学术文献库

The spin-Peierls transition at $T_{SP}$ of spin-$1/2$ chains with isotropic exchange interactions has previously been modeled as correlated for $T > T_{SP}$ and mean field for $T < T_{SP}$. We use correlated states throughout in the $J_1-J_2$ model with antiferromagnetic exchange $J_1$ and $J_2 = αJ_1$ between first and second neighbors, respectively, and variable frustration $0 \leq α\leq 0.50$. The thermodynamic limit is reached at high $T$ by exact diagonalization of short chains and at low $T$ by density matrix renormalization group calculations of progressively longer chains. In contrast to mean field results, correlated states of 1D models with linear spin-phonon coupling and a harmonic adiabatic lattice provide an internally consistent description in which the parameter $T_{SP}$ yields both the stiffness and the lattice dimerization $δ(T)$. The relation between $T_{SP}$ and $Δ(δ,α)$, the $T = 0$ gap induced by dimerization, depends strongly on $α$ and deviates from the BCS gap relation that holds in uncorrelated spin chains.

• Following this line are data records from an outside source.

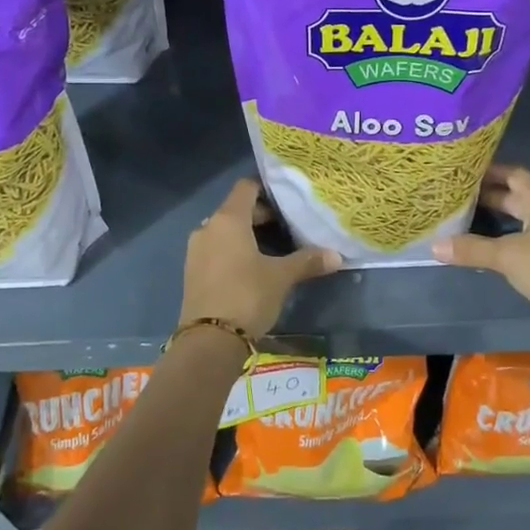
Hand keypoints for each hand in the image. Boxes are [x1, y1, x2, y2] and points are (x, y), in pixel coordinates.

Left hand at [179, 179, 340, 338]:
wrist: (209, 341)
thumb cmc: (247, 296)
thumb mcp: (281, 277)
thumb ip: (307, 261)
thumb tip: (337, 255)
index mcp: (228, 219)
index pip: (246, 187)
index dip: (267, 189)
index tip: (287, 200)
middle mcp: (208, 227)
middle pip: (236, 209)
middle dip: (261, 216)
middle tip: (287, 229)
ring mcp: (196, 250)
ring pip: (225, 231)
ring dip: (247, 236)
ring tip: (273, 250)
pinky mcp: (192, 272)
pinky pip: (216, 250)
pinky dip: (233, 252)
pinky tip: (252, 270)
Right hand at [434, 165, 529, 311]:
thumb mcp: (507, 257)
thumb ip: (472, 249)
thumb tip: (435, 247)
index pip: (512, 173)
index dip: (489, 172)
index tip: (464, 173)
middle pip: (519, 194)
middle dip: (491, 195)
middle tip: (460, 197)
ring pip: (527, 214)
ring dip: (503, 215)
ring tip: (473, 219)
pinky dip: (515, 232)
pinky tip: (498, 244)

Correlated states account quantitatively for the magnetic susceptibility of TTF-CuS$_4$C$_4$(CF$_3$)$_4$ crystals ($J_1 = 79$ K, $α= 0$, $T_{SP} = 12$ K) and CuGeO$_3$ crystals ($J_1 = 160$ K, $α= 0.35$, $T_{SP} = 14$ K). The same parameters describe the specific heat anomaly of CuGeO$_3$ and inelastic neutron scattering. Modeling the spin-Peierls transition with correlated states exploits the fact that $δ(0)$ limits the range of spin correlations at $T = 0$ while $T > 0$ limits the range at $δ= 0$.